Container transits through the Suez Canal are down over 80% YoY.
This has caused seafreight rates to spike, container costs to rise, and shipping times to lengthen.
Source: Goldman Sachs Global Investment Research
Long-term inflation expectations rise
A recent Fed survey showed that consumers increasingly doubt the Federal Reserve can achieve its inflation goals anytime soon.
The outlook for the next 12 months remains unchanged but expectations rose 0.3% to 2.7% at the 3-yr range. Similarly, the 5-yr outlook jumped even more, up 0.4% to 2.9%.
These numbers stand ahead of the Fed's 2% target, which the agency has struggled to achieve – especially over the last 8 months as the "final mile" progress has stalled.
Source: Federal Reserve Bank of New York
That’s all for today.
Blake
Welcome to The Sandbox Daily, a daily curation of relevant research at the intersection of markets, economics, and lifestyle. We are committed to delivering high-quality and timely content to help investors make sense of capital markets.
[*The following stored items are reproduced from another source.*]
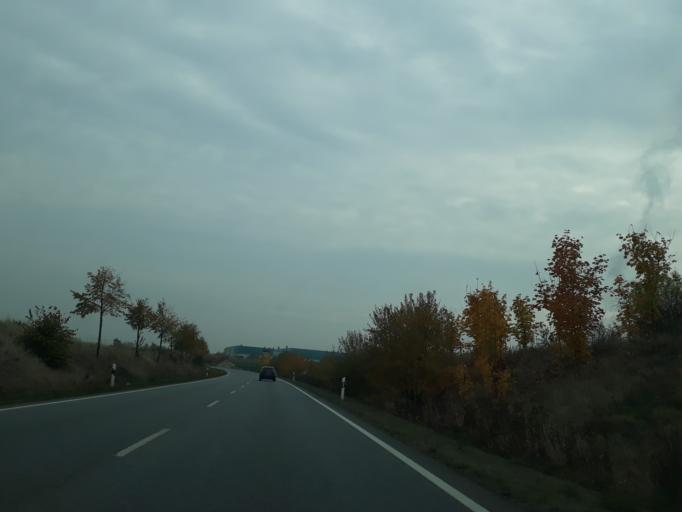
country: DE
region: Saxony
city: Moritzburg
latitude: 51.1319
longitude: 13.7062
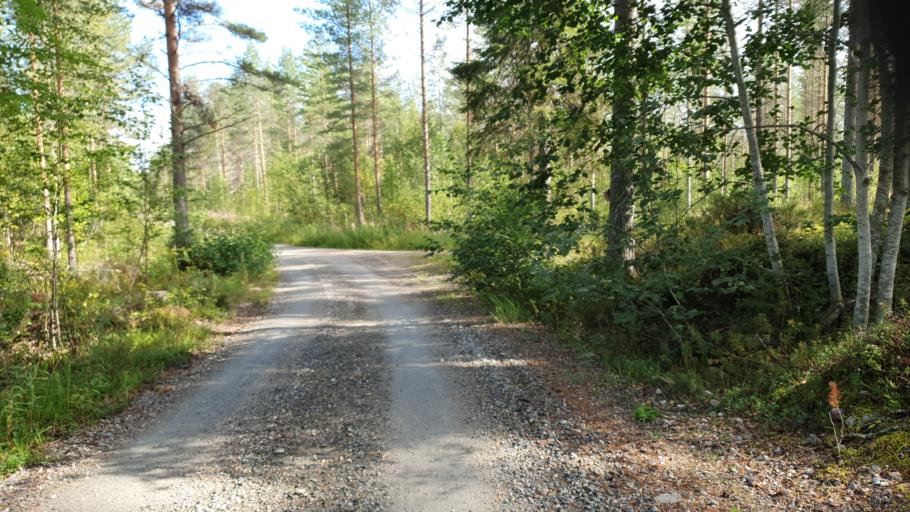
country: FI
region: Kainuu
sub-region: Kehys-Kainuu
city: Kuhmo
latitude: 64.1300
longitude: 29.3482
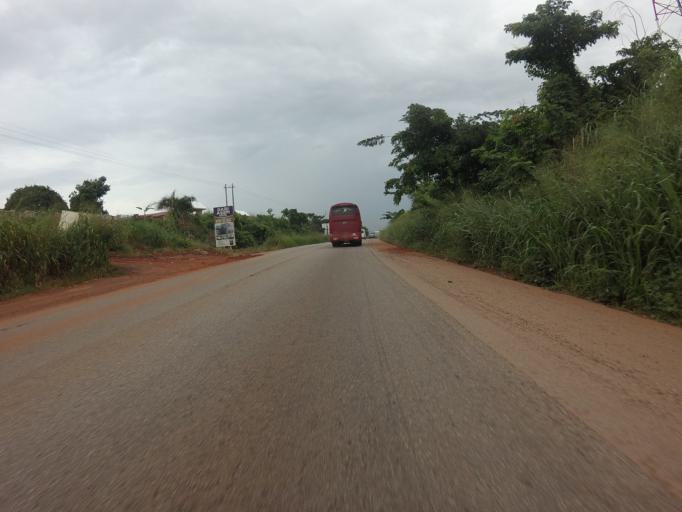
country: GH
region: Ashanti
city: Konongo
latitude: 6.6178
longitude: -1.1884
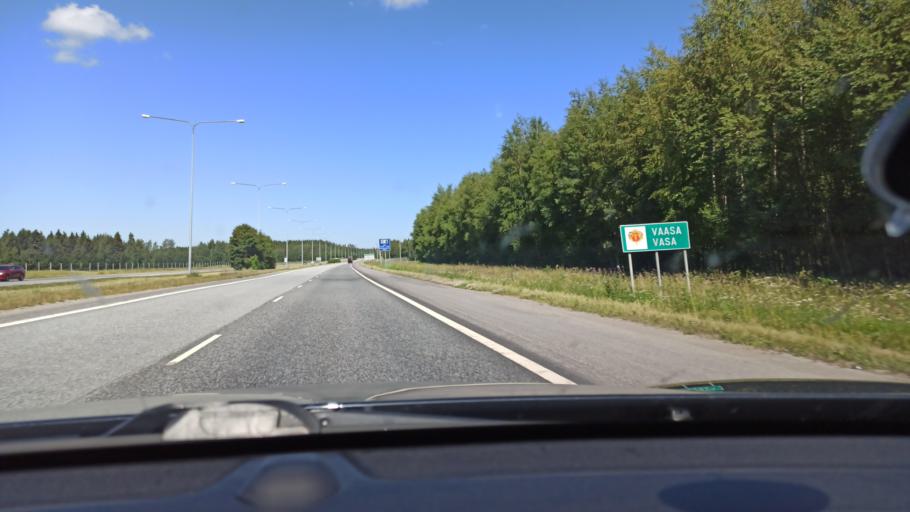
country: FI
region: Ostrobothnia
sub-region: Vaasa
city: Ristinummi
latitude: 63.0432
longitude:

Blake Millard is the Director of Investments at Sandbox Financial Partners, a Registered Investment Advisor. All opinions expressed here are solely his opinion and do not express or reflect the opinion of Sandbox Financial Partners. This Substack channel is for informational purposes only and should not be construed as investment advice. The information and opinions provided within should not be taken as specific advice on the merits of any investment decision by the reader. Investors should conduct their own due diligence regarding the prospects of any security discussed herein based on such investors’ own review of publicly available information. Clients of Sandbox Financial Partners may maintain positions in the markets, indexes, corporations, and/or securities discussed within The Sandbox Daily. Any projections, market outlooks, or estimates stated here are forward looking statements and are inherently unreliable; they are based upon certain assumptions and should not be construed to be indicative of the actual events that will occur.